## Stated problem 1:
Reproduce the part of the Parymenopus davisonii thread from "## bobericc (Aug" to "ismart (Aug 18, 2013)".
## Stated problem 2:
Continue the forum thread about the last Parymenopus davisonii, picking up after its final post.

## Extract provided:
☆ ☆ ☆ ☆ ☆
# My last Parymenopus davisonii



## ismart (Aug 17, 2013)

I figured i would take a few pics of her because she may be the last one i ever own?


----------



## nickyp0 (Aug 17, 2013)

love the color


----------



## Mime454 (Aug 17, 2013)

So pretty. Have they officially fallen out of culture?


----------



## ismart (Aug 17, 2013)

Mime454 said:


> So pretty. Have they officially fallen out of culture?


I honestly don't know? I did post a wanted ad for a male a few weeks ago. No response. I wonder if the UK still has them going?


----------



## sally (Aug 17, 2013)

So beautiful. I hope you find a mate for her.


----------



## Rick (Aug 18, 2013)

What are your plans for after she dies? I've been hoping to find one for my preserved collection.


----------



## brancsikia339 (Aug 18, 2013)

She's the last one????    They can't be out already! Someone has to have them!


----------



## bobericc (Aug 18, 2013)

Awww never had the chance to keep parymenopus or hymenopus, but I remember the thread with many people keeping them even comparison shots. Too bad


----------



## ismart (Aug 18, 2013)

Rick said:


> What are your plans for after she dies? I've been hoping to find one for my preserved collection.


I think i have a pair in my moms freezer already for pinning. They are yours. I don't do the whole pinning thing. I kept them for those who do.
☆ ☆ ☆ ☆ ☆
## Data shown:
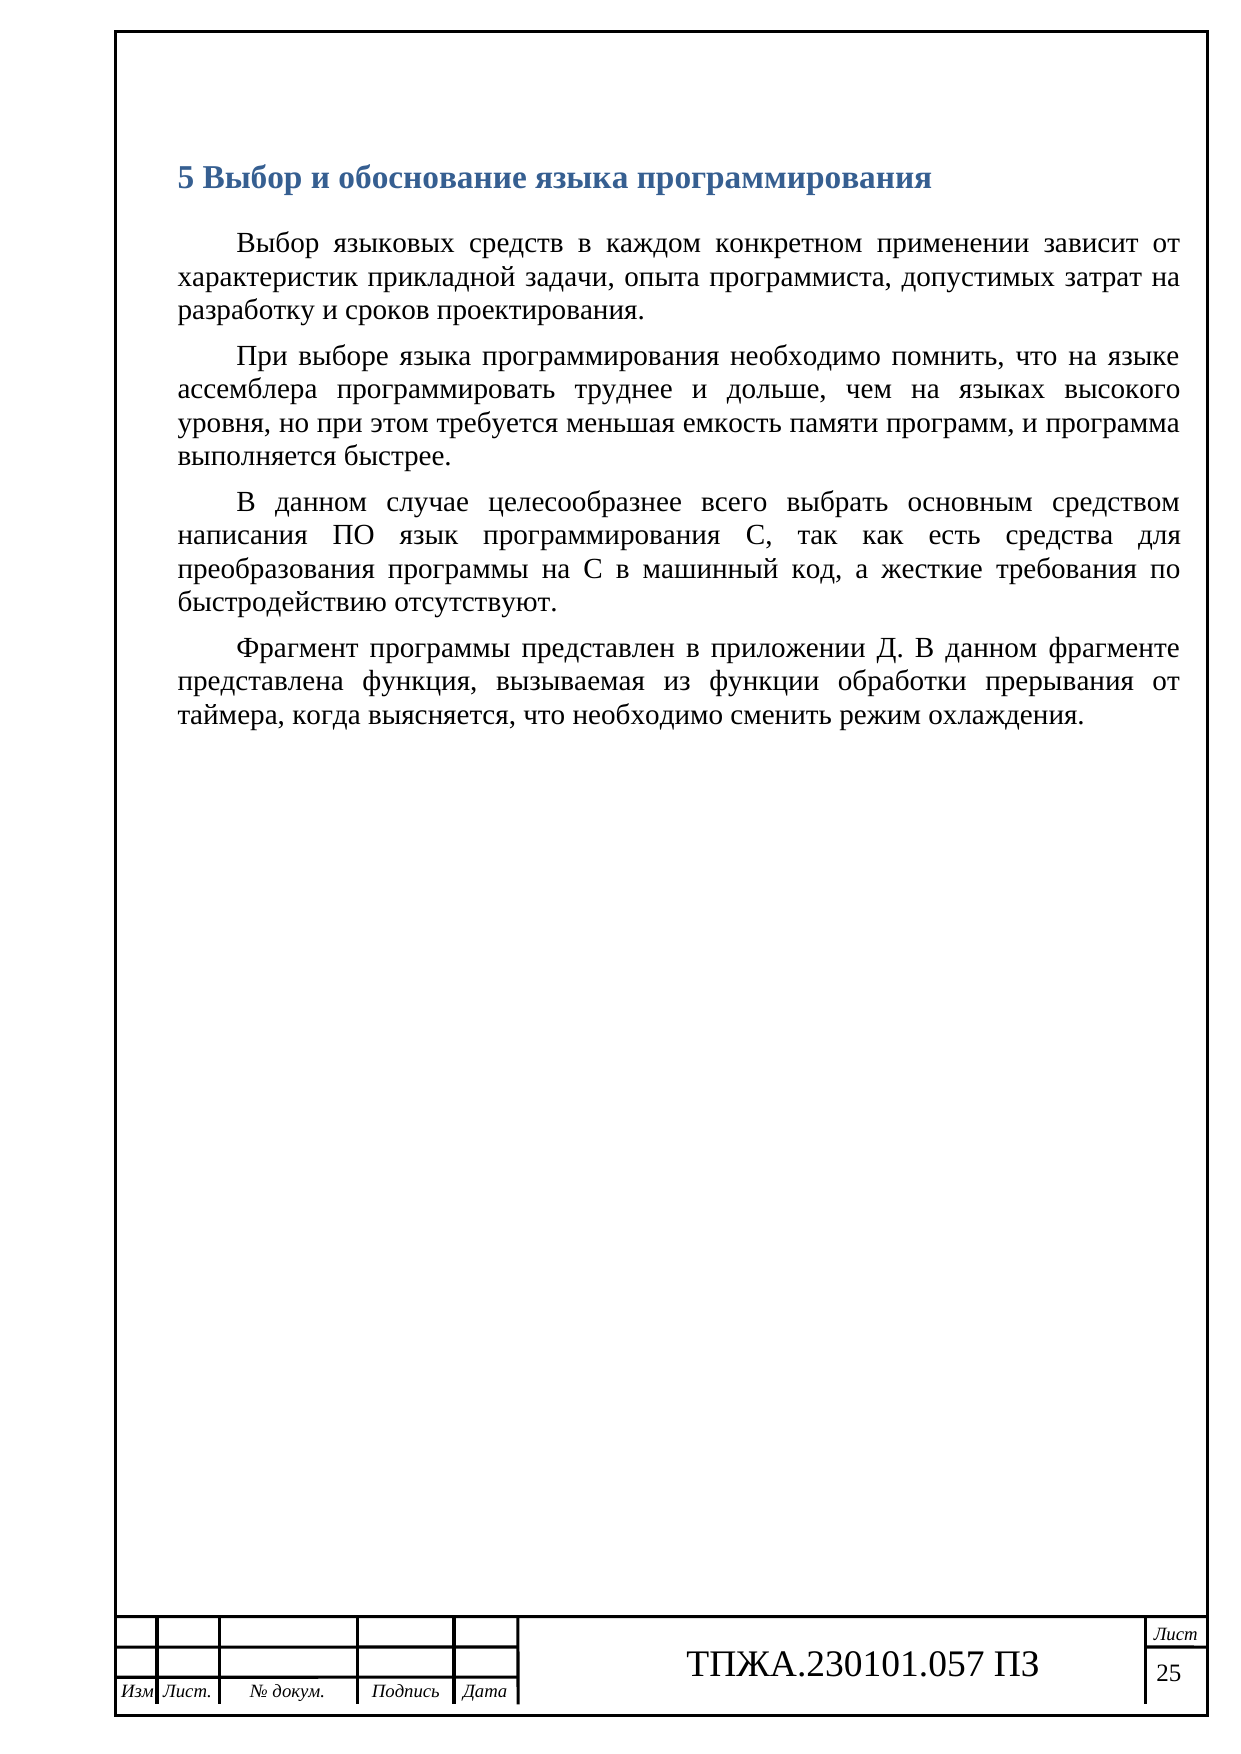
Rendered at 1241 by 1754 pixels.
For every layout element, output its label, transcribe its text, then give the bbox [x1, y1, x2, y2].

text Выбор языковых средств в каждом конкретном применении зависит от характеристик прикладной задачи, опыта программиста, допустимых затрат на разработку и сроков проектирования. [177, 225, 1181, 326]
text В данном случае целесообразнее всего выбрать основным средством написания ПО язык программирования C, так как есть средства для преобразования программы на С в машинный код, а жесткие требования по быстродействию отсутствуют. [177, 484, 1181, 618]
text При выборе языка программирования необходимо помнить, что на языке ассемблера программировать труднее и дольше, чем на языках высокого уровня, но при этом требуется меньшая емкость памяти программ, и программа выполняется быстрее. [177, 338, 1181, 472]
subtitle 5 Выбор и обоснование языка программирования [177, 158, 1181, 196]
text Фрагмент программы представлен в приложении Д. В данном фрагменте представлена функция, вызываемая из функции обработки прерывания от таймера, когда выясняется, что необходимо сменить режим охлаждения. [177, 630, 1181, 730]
☆ ☆ ☆ ☆ ☆
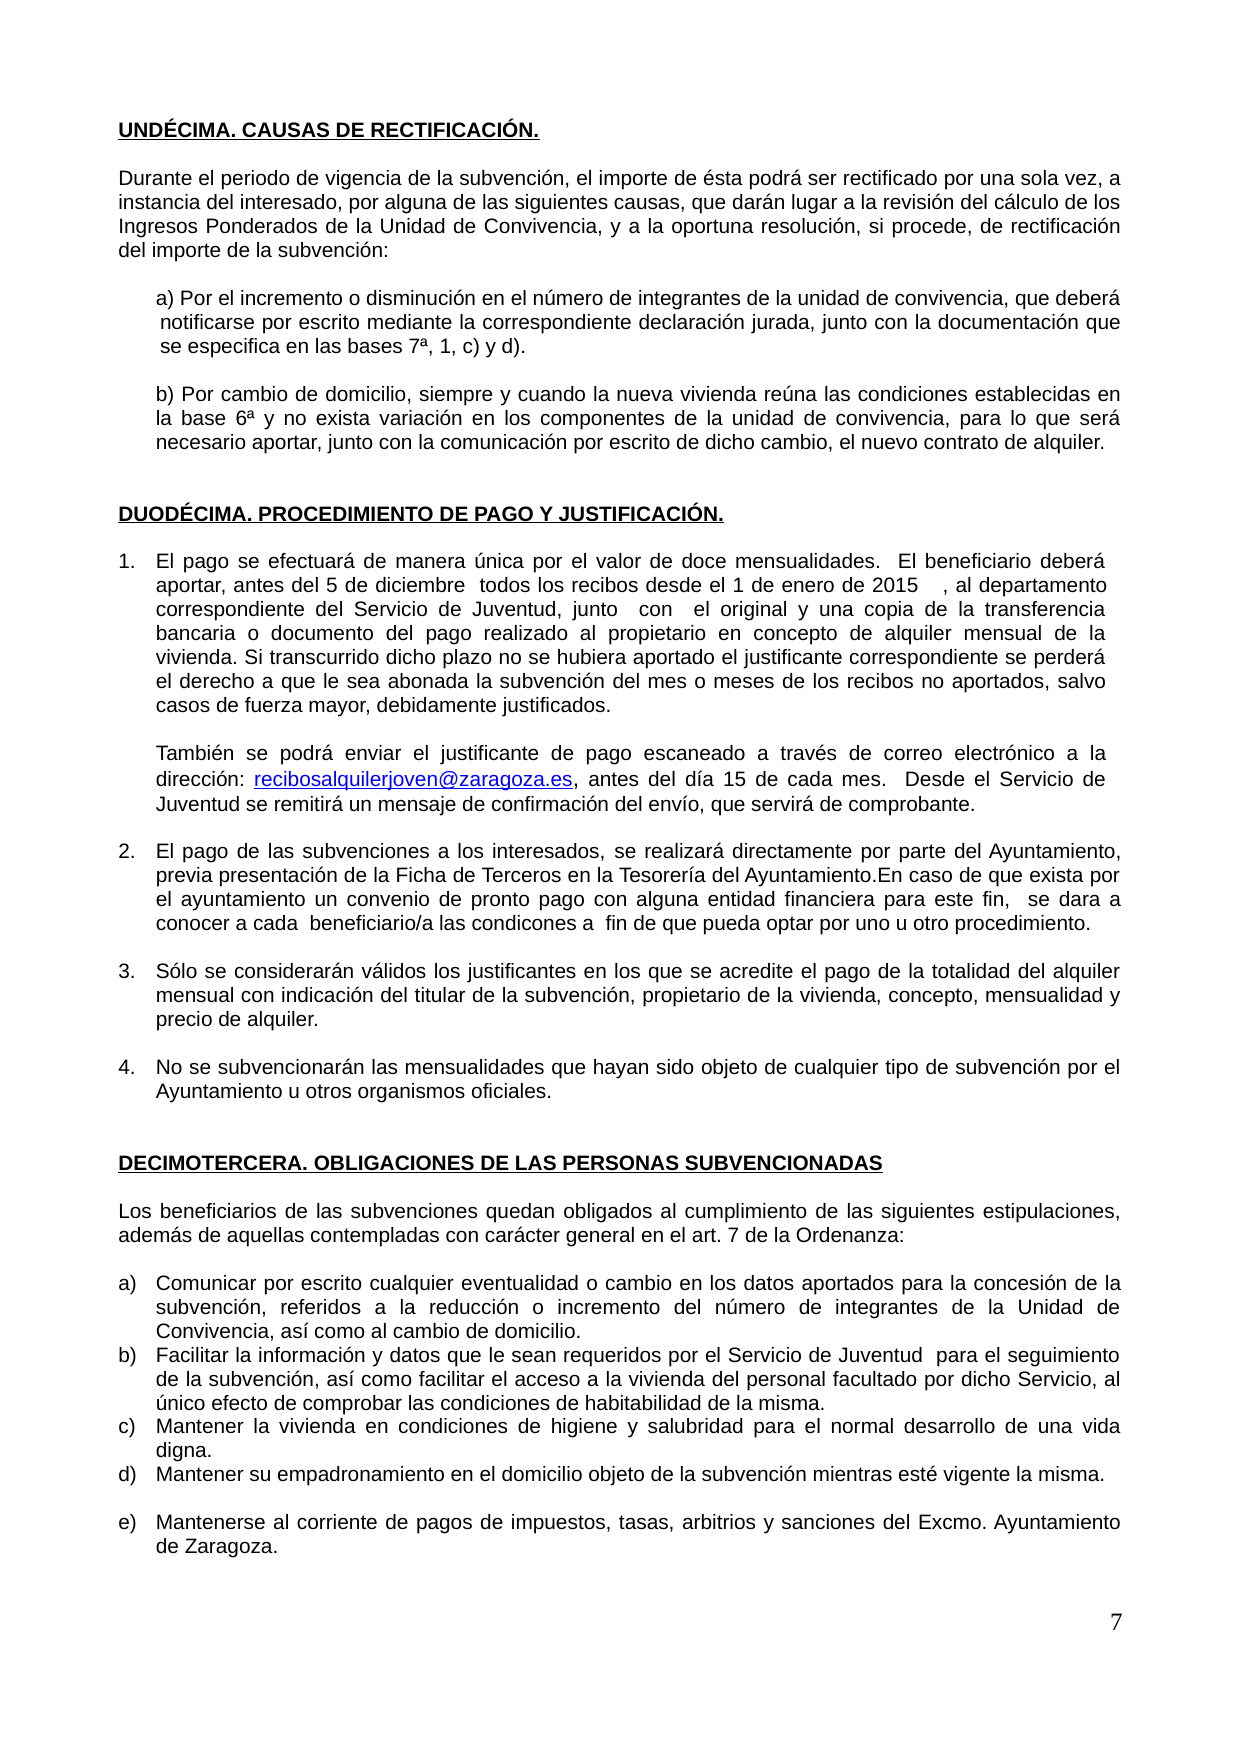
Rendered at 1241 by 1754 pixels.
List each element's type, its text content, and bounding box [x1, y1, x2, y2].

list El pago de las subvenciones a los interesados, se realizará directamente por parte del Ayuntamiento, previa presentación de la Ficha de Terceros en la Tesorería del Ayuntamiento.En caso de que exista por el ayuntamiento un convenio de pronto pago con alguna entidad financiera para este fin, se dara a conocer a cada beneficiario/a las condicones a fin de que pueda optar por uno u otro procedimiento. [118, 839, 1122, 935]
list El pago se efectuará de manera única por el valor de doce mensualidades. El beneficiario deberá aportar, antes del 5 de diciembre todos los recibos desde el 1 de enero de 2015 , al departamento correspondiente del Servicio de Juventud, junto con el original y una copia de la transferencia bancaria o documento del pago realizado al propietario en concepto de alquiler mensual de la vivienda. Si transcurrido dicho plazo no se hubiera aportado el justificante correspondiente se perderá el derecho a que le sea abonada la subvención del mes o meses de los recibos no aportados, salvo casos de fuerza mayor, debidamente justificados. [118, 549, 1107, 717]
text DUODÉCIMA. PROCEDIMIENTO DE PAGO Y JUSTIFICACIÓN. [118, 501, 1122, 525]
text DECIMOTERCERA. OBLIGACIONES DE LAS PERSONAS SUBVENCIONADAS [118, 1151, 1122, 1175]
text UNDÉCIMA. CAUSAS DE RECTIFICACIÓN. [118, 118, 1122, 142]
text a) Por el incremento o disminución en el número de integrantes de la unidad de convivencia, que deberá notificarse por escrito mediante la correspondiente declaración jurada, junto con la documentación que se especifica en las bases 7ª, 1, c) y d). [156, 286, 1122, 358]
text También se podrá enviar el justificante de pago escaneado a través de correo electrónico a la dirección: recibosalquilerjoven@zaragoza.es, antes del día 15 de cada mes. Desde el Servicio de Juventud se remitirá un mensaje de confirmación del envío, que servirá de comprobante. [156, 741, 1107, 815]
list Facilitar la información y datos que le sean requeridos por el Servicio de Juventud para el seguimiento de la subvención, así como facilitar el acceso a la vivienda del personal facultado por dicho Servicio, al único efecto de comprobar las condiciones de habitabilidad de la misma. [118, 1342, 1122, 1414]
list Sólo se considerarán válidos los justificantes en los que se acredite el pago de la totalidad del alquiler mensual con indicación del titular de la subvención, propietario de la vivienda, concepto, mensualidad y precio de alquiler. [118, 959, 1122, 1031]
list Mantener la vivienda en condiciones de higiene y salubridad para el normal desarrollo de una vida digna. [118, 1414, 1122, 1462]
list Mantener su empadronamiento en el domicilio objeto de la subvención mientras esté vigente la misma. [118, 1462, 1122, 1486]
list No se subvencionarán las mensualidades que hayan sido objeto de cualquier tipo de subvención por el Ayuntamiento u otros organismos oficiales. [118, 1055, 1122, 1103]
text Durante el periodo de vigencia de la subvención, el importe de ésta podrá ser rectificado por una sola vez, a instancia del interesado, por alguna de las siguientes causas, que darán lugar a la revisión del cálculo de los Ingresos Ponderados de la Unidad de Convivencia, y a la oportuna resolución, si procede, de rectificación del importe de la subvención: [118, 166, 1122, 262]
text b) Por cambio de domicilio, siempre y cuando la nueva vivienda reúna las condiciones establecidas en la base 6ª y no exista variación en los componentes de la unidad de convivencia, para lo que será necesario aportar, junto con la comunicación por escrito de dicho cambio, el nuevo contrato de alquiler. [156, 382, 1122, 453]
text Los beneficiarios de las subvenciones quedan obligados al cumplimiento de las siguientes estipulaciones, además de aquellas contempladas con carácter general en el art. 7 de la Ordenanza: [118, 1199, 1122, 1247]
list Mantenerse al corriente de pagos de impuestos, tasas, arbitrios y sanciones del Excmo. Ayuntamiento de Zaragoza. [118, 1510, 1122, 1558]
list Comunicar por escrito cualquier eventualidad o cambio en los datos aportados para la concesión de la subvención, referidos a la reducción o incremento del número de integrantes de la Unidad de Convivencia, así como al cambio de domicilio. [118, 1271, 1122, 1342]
☆ ☆ ☆ ☆ ☆
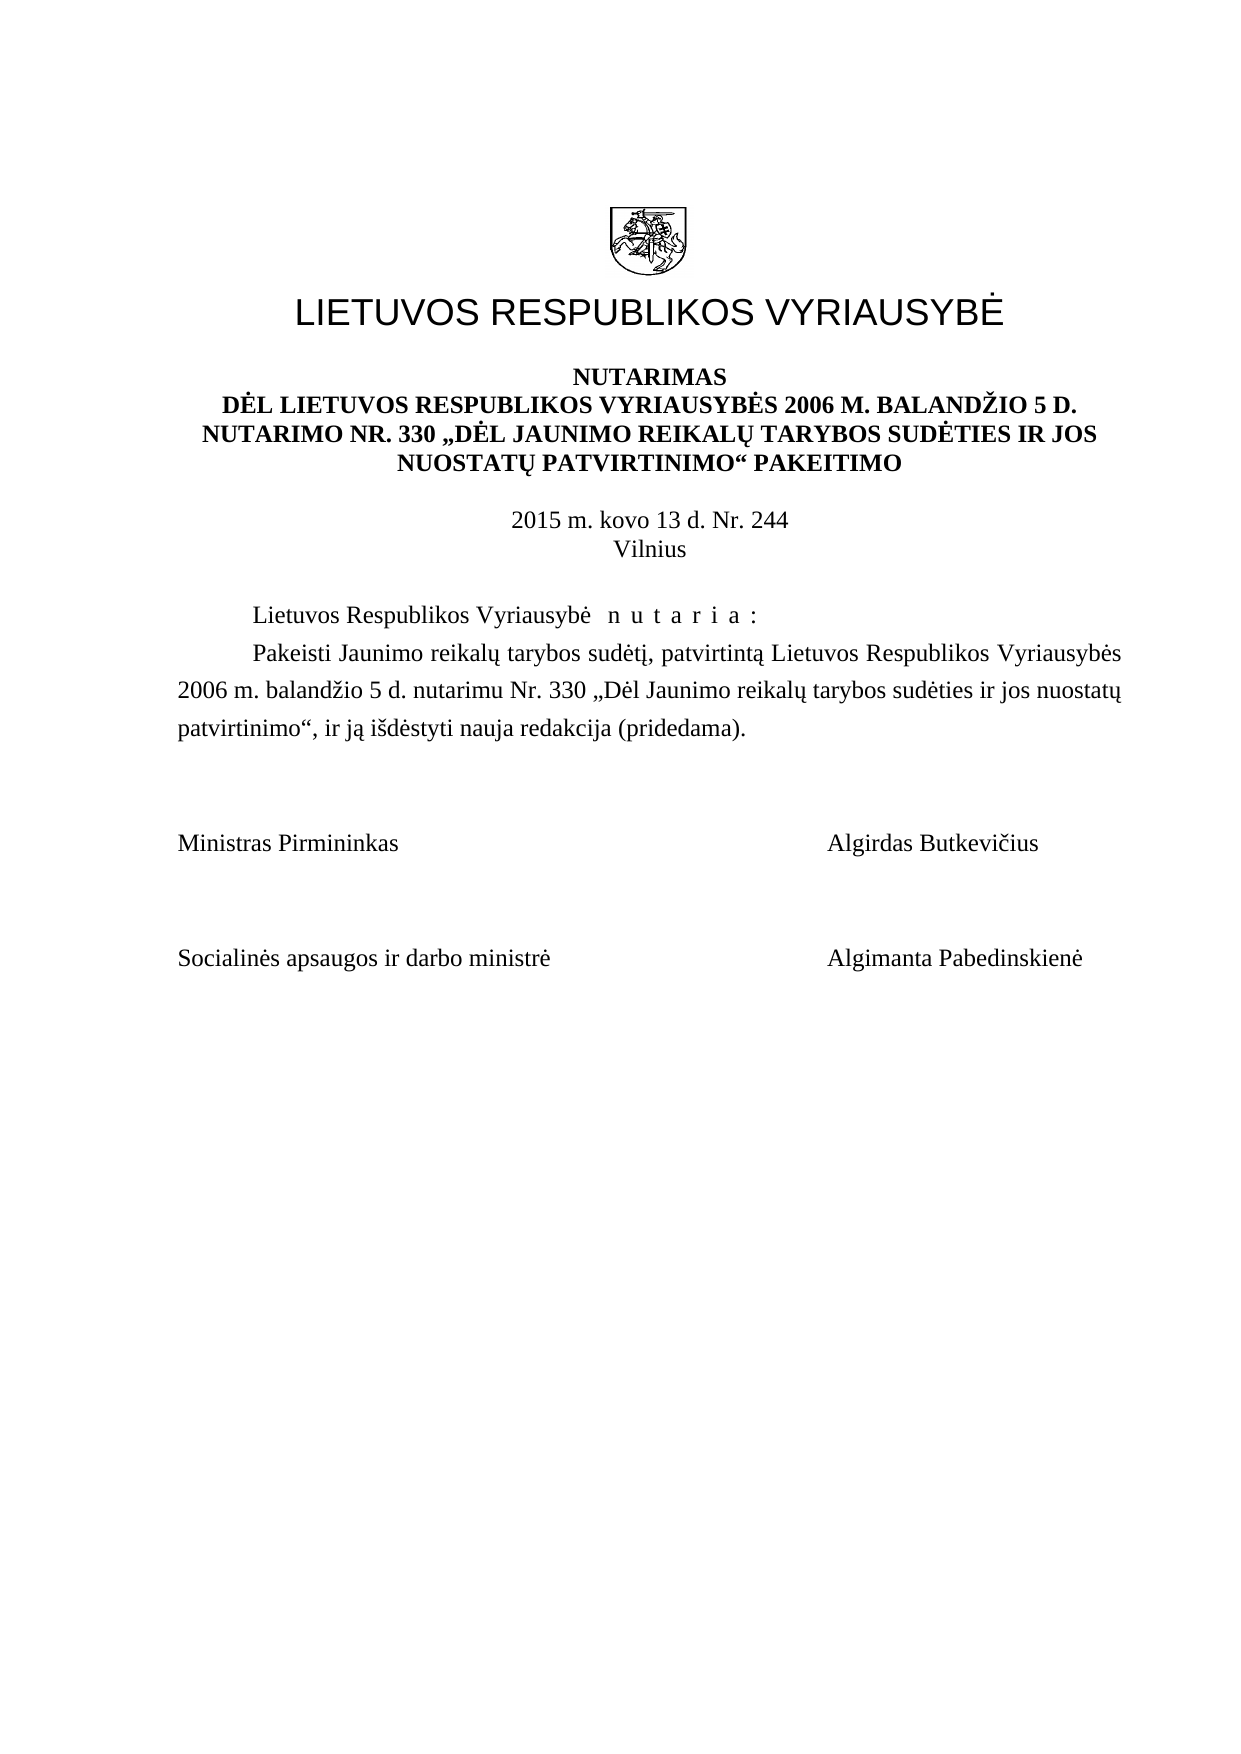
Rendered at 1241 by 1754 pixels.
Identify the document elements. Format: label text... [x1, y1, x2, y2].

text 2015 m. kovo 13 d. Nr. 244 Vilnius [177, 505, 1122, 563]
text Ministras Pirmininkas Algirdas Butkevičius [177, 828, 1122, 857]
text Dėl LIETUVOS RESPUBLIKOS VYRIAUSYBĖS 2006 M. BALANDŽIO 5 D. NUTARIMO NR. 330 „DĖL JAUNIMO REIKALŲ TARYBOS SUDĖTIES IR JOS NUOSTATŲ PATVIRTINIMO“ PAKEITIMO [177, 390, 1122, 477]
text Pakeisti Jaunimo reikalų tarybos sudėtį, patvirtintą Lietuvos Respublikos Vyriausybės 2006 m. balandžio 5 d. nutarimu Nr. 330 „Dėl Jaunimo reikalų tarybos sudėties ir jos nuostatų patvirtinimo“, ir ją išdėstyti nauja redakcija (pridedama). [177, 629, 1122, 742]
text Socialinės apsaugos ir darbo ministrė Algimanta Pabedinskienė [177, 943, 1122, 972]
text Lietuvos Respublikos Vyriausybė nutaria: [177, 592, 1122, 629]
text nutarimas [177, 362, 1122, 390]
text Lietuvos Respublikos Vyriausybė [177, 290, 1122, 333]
☆ ☆ ☆ ☆ ☆
## Reply 1:
## bobericc (Aug 18, 2013)

Awww never had the chance to keep parymenopus or hymenopus, but I remember the thread with many people keeping them even comparison shots. Too bad


----------



## ismart (Aug 18, 2013)

## Reply 2:
Oh and if your wondering why they are at my moms? Well i don't live with my mom so there is no fear of being thrown out. I live with my girl, so she just might throw me out should she find dead bugs in the freezer?  :lol:


----------



## ismart (Aug 18, 2013)

sally said:


> So beautiful. I hope you find a mate for her.


Thanks! It's not looking to good on finding a mate?


----------



## ismart (Aug 18, 2013)

brancsikia339 said:


> She's the last one????    They can't be out already! Someone has to have them!


I posted a wanted ad for male. No response. If someone does? They are not saying.


----------



## Rick (Aug 18, 2013)

ismart said:


> I think i have a pair in my moms freezer already for pinning. They are yours. I don't do the whole pinning thing. I kept them for those who do.
> 
> Oh and if your wondering why they are at my moms? Well i don't live with my mom so there is no fear of being thrown out. I live with my girl, so she just might throw me out should she find dead bugs in the freezer?  :lol:


Yeah it tends to be an issue around here too. Let me know how to go about getting them still cold.


----------



## ismart (Aug 18, 2013)

I can ship them to you. They should make the trip fine. Just let me make sure my mom did not destroy them by accident? People tend to touch things, and being they are frozen. Legs snap off easy. When this girl passes she will be yours too.


----------



## glock34girl (Aug 18, 2013)

Do a search there is someone on the board that has them but isnt a regular poster. As I recall she had a breeding pair.


----------



## ismart (Aug 18, 2013)

glock34girl said:


> Do a search there is someone on the board that has them but isnt a regular poster. As I recall she had a breeding pair.


Thanks for the info. Now to do some searching...


----------



## scytheclaw (Aug 20, 2013)

what an incredible looking mantis


----------



## ismart (Aug 21, 2013)

scytheclaw said:


> what an incredible looking mantis


Thanks! this species is one of my favorite.


----------



## aNisip (Aug 21, 2013)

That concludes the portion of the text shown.